Employee success is an important part of the business, Kittrell says. In fact, it’s one of the reasons they opened a second restaurant and continue to expand. “Our employees were asking us, ‘What’s next?’ ” she recalls. And as she and Thad were working alongside people who desired to take on more responsibility, the couple wanted to provide them opportunity. “We have great people who see our vision and understand what we’re trying to do,” she says.

Though the parents of four children vow to grow the business, they caution that it will be a slow and strategic process. As they are preparing to open restaurants in Indianapolis, they added a training manager and purchased software to help streamline recipes.

“We’re trying to build something here,” she says. “We invested in infrastructure. We understand that sometimes you have to take a step back in order take two steps forward.”



Troy Allen, Founder and Chief Entertainment Officer, Rise Brands

A brand, design and strategy expert, Troy Allen created Rise Brands in 2013. The focus of the organization is on creating new brands and bringing them to market.

Since its launch, Rise Brands has successfully launched 16-Bit Bar + Arcade, Pins Mechanical Co. and No Soliciting, all in the Columbus area.

Before starting Rise, Allen led transformative creative campaigns at marketing and communications agency Fahlgren Mortine across a variety of industries and companies including McDonald’s, Coca-Cola, Harley-Davidson, Pier Foods, Oil of Olay and Pringles.

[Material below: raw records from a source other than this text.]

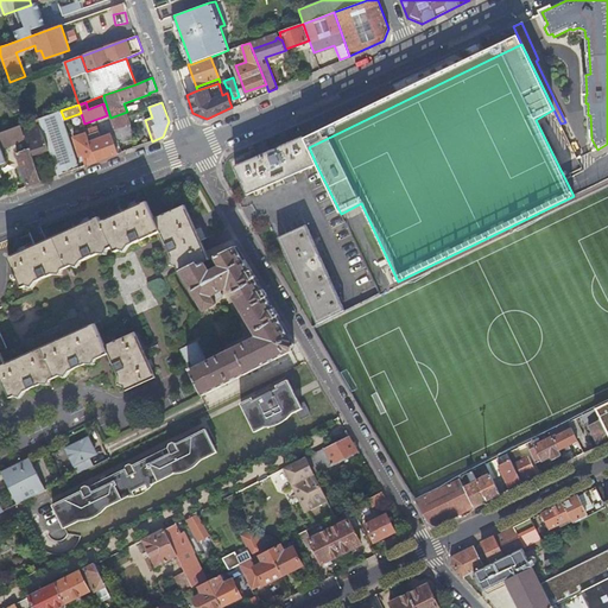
[(64,119),(61,111),(38,119),(39,121),(50,151),(59,175),(81,166),(69,132),(68,128),(64,119)]
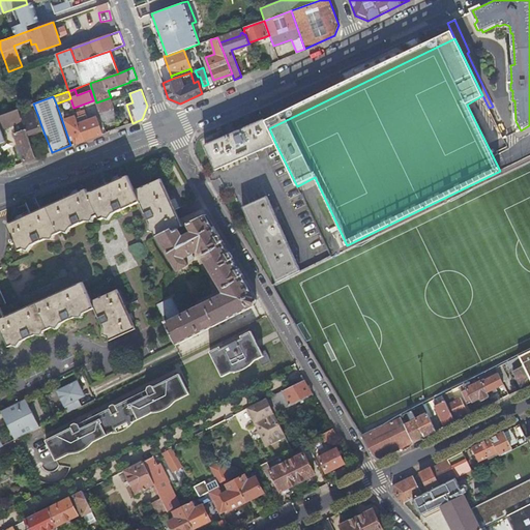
[(111,97),(96,102),(105,124),(118,119),(111,97)]
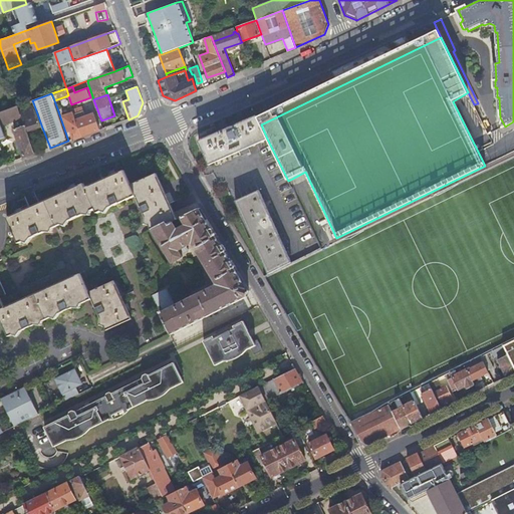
[(32,106),(20,110),(28,132),(42,127),(33,102),(32,100),(30,101),(32,106)]
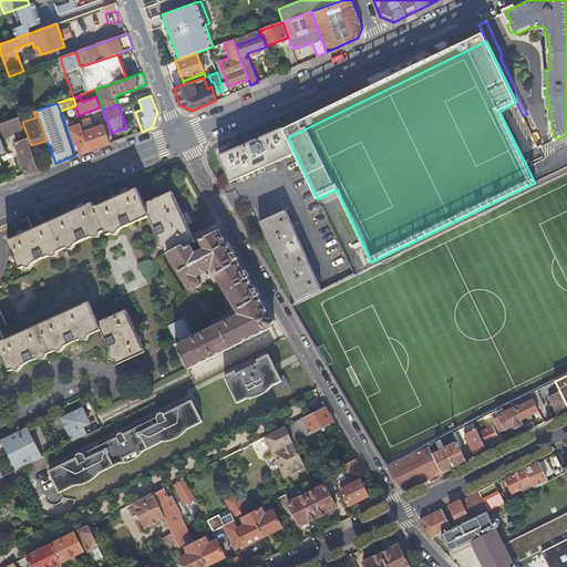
[(22,122),(20,116),(0,123),(0,134),(1,136),(16,131),(18,137),(16,138),(28,173),(40,168),(31,145),(22,122)]
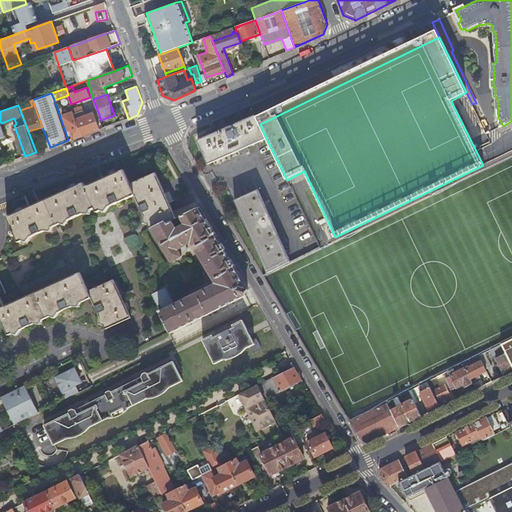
[(83,106),(73,109),(74,112),(83,135),(101,129),(95,113),(87,116),(83,106)]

And Rise Brands is not Allen’s first foray into entrepreneurship. In 2009, he founded ELEVATE Thinking—a brand strategy firm focused on creating deeper consumer engagement for its clients. ELEVATE ultimately evolved to become Rise Brands. The company has since been placed on the Inc. 5000 list of fastest growing companies. Allen lives in Dublin, where he serves on the Dublin Convention & Visitors Bureau Board of Directors. He attended both the Columbus College of Art & Design and Kent State University.

Greg Ubert, Founder & President, Crimson Cup

Greg Ubert has been in the coffee business for a long time. In 1991, a love of both the drink and entrepreneurship led him to start Crimson Cup Coffee & Tea in Columbus. Crimson Cup has grown to employ more than 60 individuals, distributes coffee in 37 states, Guam and Bangladesh through coffee shops, restaurants, food service operations, college campuses and specialty grocers, and roasts 500,000 pounds of coffee each year. There are also Crimson Cup Coffee Houses in Clintonville, Upper Arlington and Tallmadge, Ohio, and a coffee bar in the Greater Columbus Convention Center.

Each year, Ubert and his employees travel over 45,000 miles to both source coffee and to build relationships with growers. In 2016, Crimson Cup was named Roast magazine’s Macro Roaster of the Year. Ubert’s book, Seven Steps to Success: A Common Sense Guide to Succeed in Specialty Coffee, and a program by the same name have helped others launch successful independent coffee shops. Ubert is on the board of the Columbus Chamber of Commerce. He graduated from Harvard University.

Darci Congrove, Managing Director, GBQ

Darci Congrove has been with GBQ’s Columbus office since 1998—but not always as its managing director. Five years after beginning with the accounting firm, she was made partner, and then in 2010 elected to her current position.

Beyond leading GBQ, Congrove is an active member of the Columbus community. She serves on the Columbus-Franklin County Finance Authority board as chair; she is also a board member for the Columbus Chamber of Commerce and a past board chair for the Women’s Fund of Central Ohio.

In 2003, Congrove graduated from the Leadership Columbus program. Congrove also was chosen as one of the 12 outstanding leaders by the Women for Economic and Leadership Development in 2010 and received the 2010 United Way of Central Ohio’s Robert S. Crane Jr. Young Philanthropist Award. In 2015, she was awarded the Frank Fetch Award from the German Village Society. This award, considered its highest honor, recognizes the service and contributions of someone who exemplifies the dedication and commitment demonstrated by German Village pioneer Frank Fetch.